What this does: Monitors until your service gets a public IP Expected output: IP address appears in EXTERNAL-IP column

Personal tip: "This can take 2-5 minutes depending on your cloud provider - grab coffee and wait"

Step 6: Test Your Production Deployment

The problem: You need to verify your model works exactly the same in production.

My solution: Run the same test requests against the Kubernetes service.

Time this saves: 1 hour of production debugging

Get your service IP:

kubectl get service tensorflow-model-service

Test your deployed model:

# Replace EXTERNAL-IP with your actual IP
curl -X POST http://EXTERNAL-IP/v1/models/my-model:predict \
  -H "Content-Type: application/json" \
  -d '{"instances": [[1.0, 2.0, 3.0, 4.0]]}'

What this does: Verifies your model responds correctly in production Expected output: Same JSON response as your local test

Production model response Successful production test - identical response to local testing

Check your deployment health:

kubectl describe deployment tensorflow-model
kubectl logs -l app=tensorflow-model

What this does: Shows detailed deployment status and container logs Expected output: Healthy deployment with no error logs

Personal tip: "Save these curl commands in a script - you'll use them constantly for monitoring"

What You Just Built

You now have a bulletproof TensorFlow model running on Kubernetes with automatic scaling, health checks, and load balancing.

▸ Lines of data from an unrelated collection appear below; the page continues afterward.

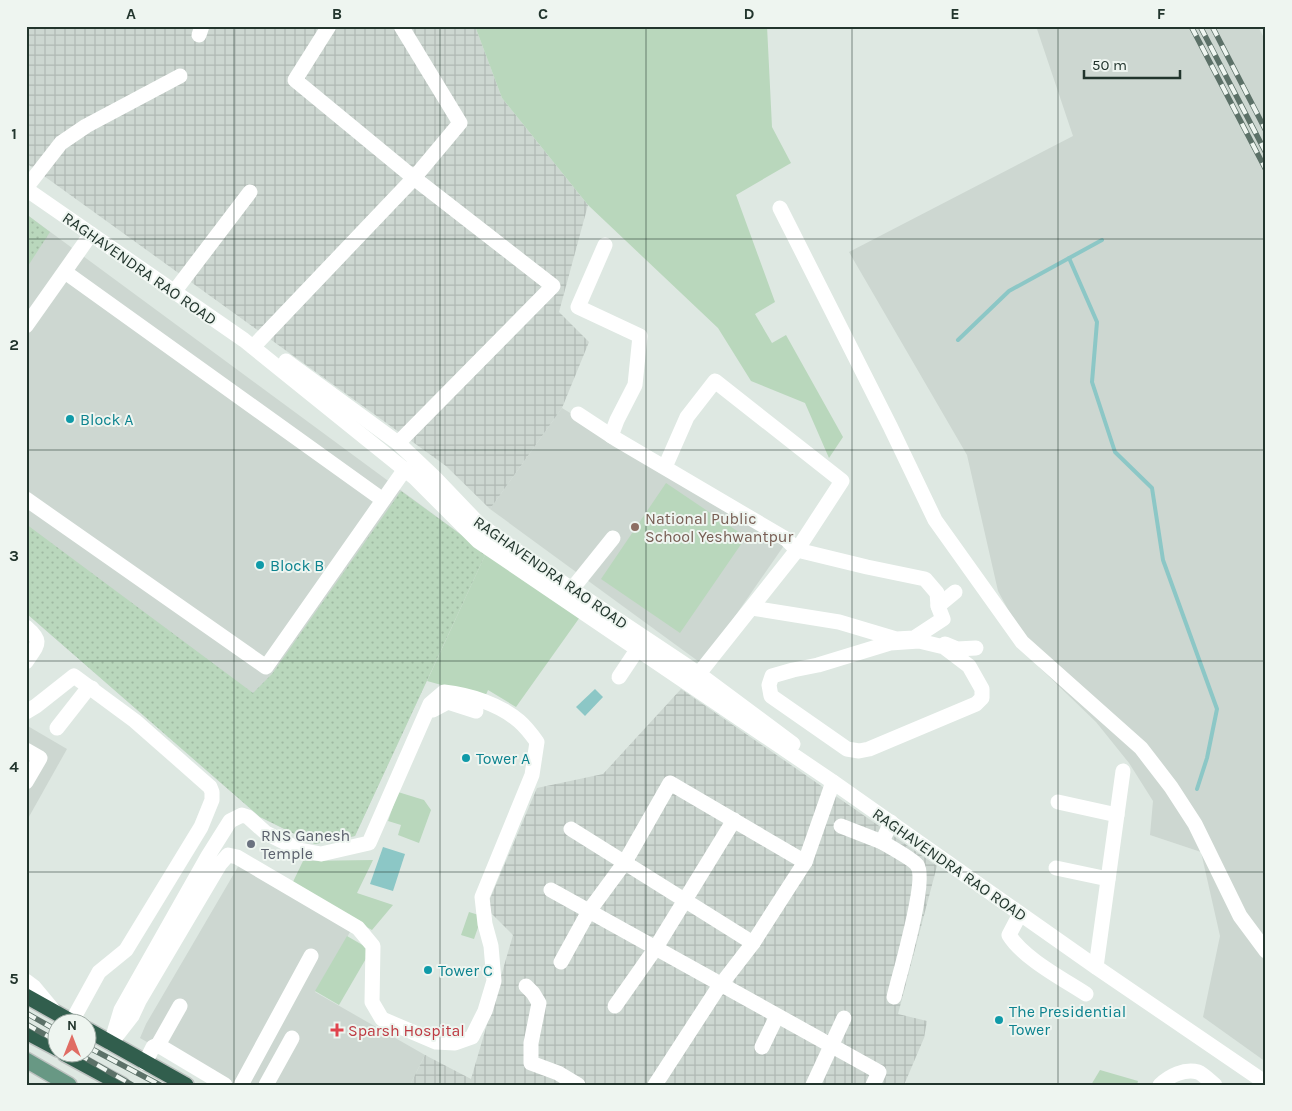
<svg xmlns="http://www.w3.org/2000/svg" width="1292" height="1111" viewBox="0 0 1292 1111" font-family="Karla,sans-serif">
<defs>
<pattern id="industrial-grid" width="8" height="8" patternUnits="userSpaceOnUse" patternTransform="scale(1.25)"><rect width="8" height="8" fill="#cdd7d1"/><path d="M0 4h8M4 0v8" fill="none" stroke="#b0b9b4"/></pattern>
<pattern id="garden-dots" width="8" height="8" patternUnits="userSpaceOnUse" patternTransform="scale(1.25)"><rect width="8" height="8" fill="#b9d7bc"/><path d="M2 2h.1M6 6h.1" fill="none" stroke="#9fb9a2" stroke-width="1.8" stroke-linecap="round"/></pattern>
</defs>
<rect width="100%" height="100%" fill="#dee8e2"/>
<g fill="#cdd7d1">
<path d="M 1036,26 L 1258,26 L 1266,42 L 1266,1062 L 1203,1017 L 1220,936 L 1201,852 L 1150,835 L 1153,801 L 1129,763 L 1096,722 L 1039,667 L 998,591 L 967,455 L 849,252 L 1073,136 Z"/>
<path d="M 26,214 L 486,553 L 355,836 L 315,844 L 260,817 L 26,613 Z"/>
<path d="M 562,408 L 785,544 L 702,664 L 490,509 Z"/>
<path d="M 26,725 L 67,749 L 26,822 Z"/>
<path d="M 239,865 L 353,927 L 315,992 L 425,1055 L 410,1085 L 222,1085 L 140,1038 L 146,1024 Z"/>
</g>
<g fill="url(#industrial-grid)">
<path d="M 26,26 L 475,26 L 502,98 L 588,205 L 559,312 L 589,342 L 562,408 L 490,509 L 446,466 L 26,163 Z"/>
<path d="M 681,689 L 937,866 L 898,1014 L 927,1021 L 924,1038 L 904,1085 L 410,1085 L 425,1055 L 471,1079 L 513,935 L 486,908 L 537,788 L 603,774 Z"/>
</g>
<g fill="#b9d7bc">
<path d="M 475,26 L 767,26 L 772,127 L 791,163 L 736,195 L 775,302 L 755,314 L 772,343 L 786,335 L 843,437 L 829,458 L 805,403 L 751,381 L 718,328 L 588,205 L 502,98 Z"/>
<path d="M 666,483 L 746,537 L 680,633 L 601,579 Z"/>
<path d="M 486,553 L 580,617 L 516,707 L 488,690 L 485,697 L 427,681 Z"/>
<path d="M 398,792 L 424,800 L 431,810 L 419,843 L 398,835 L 401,825 L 388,821 Z"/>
<path d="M 373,860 L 357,893 L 393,905 L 372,930 L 291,886 L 303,861 Z"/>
<path d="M 469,912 L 482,916 L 474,939 L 461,935 Z"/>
<path d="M 347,936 L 371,950 L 339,1005 L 315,991 Z"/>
<path d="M 1100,1070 L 1138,1081 L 1137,1085 L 1091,1085 Z"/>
</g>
<g fill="url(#garden-dots)">
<path d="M 26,214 L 50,232 L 26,269 Z"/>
<path d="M 401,491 L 486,553 L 355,836 L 315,844 L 260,817 L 26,613 L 26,524 L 253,693 L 272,674 Z"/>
</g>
<g fill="#8cc7c6">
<path d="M 595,689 L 603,697 L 585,716 L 576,707 Z"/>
<path d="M 383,847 L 405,854 L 393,891 L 370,884 Z"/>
</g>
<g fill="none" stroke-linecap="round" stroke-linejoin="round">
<g stroke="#8cc7c6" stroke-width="4">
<path d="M 1069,258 L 1097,322 L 1092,382 L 1115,452 L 1152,488 L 1163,560 L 1217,709 L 1207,758 L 1197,789"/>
<path d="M 958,340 L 1009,291 L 1102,240"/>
</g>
<g stroke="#bdc2c0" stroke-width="18">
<path id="major" d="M 26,1060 L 69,1085"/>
</g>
<g stroke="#bdc2c0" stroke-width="18">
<g id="highway">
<path d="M 26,996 L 76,1024"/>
<path d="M 88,1030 L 186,1085"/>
<path d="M 26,1032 L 58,1049"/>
<path d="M 65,1054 L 122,1085"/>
</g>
</g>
<g stroke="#fff" stroke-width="15">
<path d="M 329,26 L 295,80 L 414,178 L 460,123 L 401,26"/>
<path d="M 199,35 L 202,26"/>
<path d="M 26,188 L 61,143 L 86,126 L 180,76"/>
<path d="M 26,189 L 244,340 L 415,478 L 478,541 L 833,782 L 1096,967 L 1266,1083"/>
<path d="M 780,208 L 890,426 L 935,520 L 1022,642 L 1141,748 L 1171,787 L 1195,824 L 1240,916 L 1266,951"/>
<path d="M 605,245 L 578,307 L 640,336 L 635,385 L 617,420 L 611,436"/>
<path d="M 65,272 L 383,500"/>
<path d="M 174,292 L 250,192"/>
<path d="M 26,326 L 91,234"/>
<path d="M 253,347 L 414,178 L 553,286 L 398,443"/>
<path d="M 286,361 L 398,443 L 434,477 L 480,525 L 567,586 L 699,674 L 793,744"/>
<path d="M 578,414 L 616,439 L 786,539 L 797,550 L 867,567 L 925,579 L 937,593 L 938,606 L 943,619 L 914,638 L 896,639 L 839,622 L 752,608"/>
<path d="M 665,467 L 687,417 L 715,381 L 842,481 L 797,550 L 693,681"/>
<path d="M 26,499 L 266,667 L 405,469"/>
<path d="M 572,589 L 613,538"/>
<path d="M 938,606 L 955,592"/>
<path d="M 26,627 C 44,642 37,645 26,662"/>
<path d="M 919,641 L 944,647 L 969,666 L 982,689 L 982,698 L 976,704 L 869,749 L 859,751 L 847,749 L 771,696 L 769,685 L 772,676 L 793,670 L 818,665 L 890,643 Z"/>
<path d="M 945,644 L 957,649 L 976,648"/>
<path d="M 619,677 L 637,650"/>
<path d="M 444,692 C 470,695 499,704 519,721 C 526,727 532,735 537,742 L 532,775 L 482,897 L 485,924 L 491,946 L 494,981 L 485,1011 L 472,1037 L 455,1043 L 436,1042 L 382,1019 L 372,1002 L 373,946 L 358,928 L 237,857 L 228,855 L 220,864 L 139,1001 L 132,1016 L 111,1043 L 121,1010 L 208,856 L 230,821 L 242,815 L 248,817 L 266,833 L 300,850 L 321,854 L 369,843 L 430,704 Z"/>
<path d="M 433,710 L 448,702 L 476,711"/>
<path d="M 26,712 L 36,706 L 74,676 L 135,721 L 210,787 L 212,792 L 212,800 L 201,827 L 126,950 L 99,972 L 72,1021"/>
<path d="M 57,728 L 86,691 L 92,688"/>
<path d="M 26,750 L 40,758 L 26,782"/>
<path d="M 1058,802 L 1117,815"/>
<path d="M 891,822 L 882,842 C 889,846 914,860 917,865 C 928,879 899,976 894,997"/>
<path d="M 841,826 L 882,842"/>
<path d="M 571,829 L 753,943"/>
<path d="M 1056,868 L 1108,879"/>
<path d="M 551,890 L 879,1072 L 873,1085"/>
<path d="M 1020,914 L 1009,935 C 1023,958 1063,979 1086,994"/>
<path d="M 561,962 L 589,911 L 625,862 L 670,783 L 805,862"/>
<path d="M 1096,967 L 1123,771"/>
<path d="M 26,981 L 34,987 L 54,1011"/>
<path d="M 526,986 L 533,993 L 539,1003 L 531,1043 L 531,1063 L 558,1073 L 578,1085"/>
<path d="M 615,1006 L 655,949 L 734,820"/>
<path d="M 158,1045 L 180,1006"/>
<path d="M 762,1047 L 777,1016"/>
<path d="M 145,1063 L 153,1047 L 158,1045 L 225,1085"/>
<path d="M 241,1085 L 311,956"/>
<path d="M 266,1085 L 292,1038"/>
<path d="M 655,1085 L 716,991 L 753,943 L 805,862 L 833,782"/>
<path d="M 813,1085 L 844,1018"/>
<path d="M 1160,1085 C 1169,1076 1185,1068 1198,1072 C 1203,1074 1210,1081 1215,1085"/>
</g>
<use href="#major" stroke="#689884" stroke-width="15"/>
<use href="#highway" stroke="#315e4d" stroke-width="15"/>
<g stroke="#5c7168" stroke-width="5.5">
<g id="rail">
<path d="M 1191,26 L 1266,170"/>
<path d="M 1200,26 L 1266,153"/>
<path d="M 1212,26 L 1266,131"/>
<path d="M 26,1013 L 58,1031"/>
<path d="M 26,1024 L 58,1042"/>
<path d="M 88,1047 L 160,1085"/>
<path d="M 78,1054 L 132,1085"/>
</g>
</g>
<use href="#rail" stroke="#eef5f0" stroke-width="4" stroke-dasharray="11" stroke-linecap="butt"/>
</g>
<path fill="none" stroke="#22352d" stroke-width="1" stroke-opacity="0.55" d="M 234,26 L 234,1085M 440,26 L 440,1085M 646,26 L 646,1085M 852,26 L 852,1085M 1058,26 L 1058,1085M 26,239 L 1266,239M 26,450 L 1266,450M 26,661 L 1266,661M 26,872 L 1266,872"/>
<g fill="#0f9aa8" stroke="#eef5f0" stroke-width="2">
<circle cx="70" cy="419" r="5"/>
<circle cx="260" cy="565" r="5"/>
<circle cx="466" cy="758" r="5"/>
<circle cx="428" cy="970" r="5"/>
<circle cx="999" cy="1020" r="5"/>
</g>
<circle fill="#8d6e63" stroke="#eef5f0" stroke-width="2" cx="635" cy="527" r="5"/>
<circle fill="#6b7280" stroke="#eef5f0" stroke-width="2" cx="251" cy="844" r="5"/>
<path fill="#e0444e" stroke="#eef5f0" stroke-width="2" d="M334.5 1022.5h5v5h5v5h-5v5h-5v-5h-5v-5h5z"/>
<g text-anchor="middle" stroke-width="4" stroke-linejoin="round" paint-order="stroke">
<g font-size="16" fill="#22352d" stroke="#eef5f0">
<text transform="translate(140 268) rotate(35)" y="6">RAGHAVENDRA RAO ROAD</text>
<text transform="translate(551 572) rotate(35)" y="6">RAGHAVENDRA RAO ROAD</text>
<text transform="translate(950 864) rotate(35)" y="6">RAGHAVENDRA RAO ROAD</text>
</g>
<g font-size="16" fill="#0d838f" stroke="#eef5f0" text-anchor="start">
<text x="80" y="425">Block A</text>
<text x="270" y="571">Block B</text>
<text x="476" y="764">Tower A</text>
<text x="438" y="976">Tower C</text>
<text x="1009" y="1017">The Presidential<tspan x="1009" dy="18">Tower</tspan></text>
</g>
<g font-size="16" fill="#785e54" stroke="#eef5f0" text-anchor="start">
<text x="645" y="524">National Public<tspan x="645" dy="18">School Yeshwantpur</tspan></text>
</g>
<g font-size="16" fill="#5b616d" stroke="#eef5f0" text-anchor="start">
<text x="261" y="841">RNS Ganesh<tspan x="261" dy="18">Temple</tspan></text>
</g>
<g font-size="16" fill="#be3a42" stroke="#eef5f0" text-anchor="start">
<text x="348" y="1036">Sparsh Hospital</text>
</g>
</g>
<rect width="1292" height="1111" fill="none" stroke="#eef5f0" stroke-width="55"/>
<g transform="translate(72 1038)"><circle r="24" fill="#eef5f0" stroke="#9ca8a2"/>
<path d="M0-4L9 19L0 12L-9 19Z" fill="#e06d64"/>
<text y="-8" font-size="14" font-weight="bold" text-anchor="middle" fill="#22352d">N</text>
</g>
<path d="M1084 70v8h96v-8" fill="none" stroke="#22352d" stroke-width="2.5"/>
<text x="1092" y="70" font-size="15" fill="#22352d" stroke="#eef5f0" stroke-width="4" paint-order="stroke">50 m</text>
<rect x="28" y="28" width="1236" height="1056" fill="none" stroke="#22352d" stroke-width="2"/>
<g font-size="16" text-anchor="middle" font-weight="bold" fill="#22352d">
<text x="131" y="19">A</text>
<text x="337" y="19">B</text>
<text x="543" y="19">C</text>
<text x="749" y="19">D</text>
<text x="955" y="19">E</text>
<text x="1161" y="19">F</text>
<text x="14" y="139">1</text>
<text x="14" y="350">2</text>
<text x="14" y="561">3</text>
<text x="14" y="772">4</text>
<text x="14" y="984">5</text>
</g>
</svg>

Your model can handle production traffic and automatically restart if anything fails.

Key Takeaways (Save These)

  • Start with Docker first: Never debug Docker and Kubernetes issues simultaneously
  • Use official TensorFlow Serving: Saves 90% of deployment headaches compared to custom Python APIs
  • Test locally before Kubernetes: If curl doesn't work locally, Kubernetes won't fix it
  • Version everything: Tag your Docker images and model folders with explicit versions
  • Add health checks: Without readiness probes, you'll get random 503 errors in production

Your Next Steps

Pick one:

  • Beginner: Add monitoring with Prometheus to track model performance
  • Intermediate: Set up auto-scaling based on CPU/memory usage
  • Advanced: Implement A/B testing with multiple model versions

Tools I Actually Use

Troubleshooting Common Issues

"ImagePullBackOff" error: Your image isn't accessible. Check your registry permissions and image name spelling.

Pods stuck in "Pending": Increase your cluster resources or reduce the memory/CPU requests in your deployment.

Model returns 404 errors: Check your model name in the ENV variable matches the URL path in your requests.

Connection refused errors: Verify your service type is LoadBalancer and wait for the external IP to appear.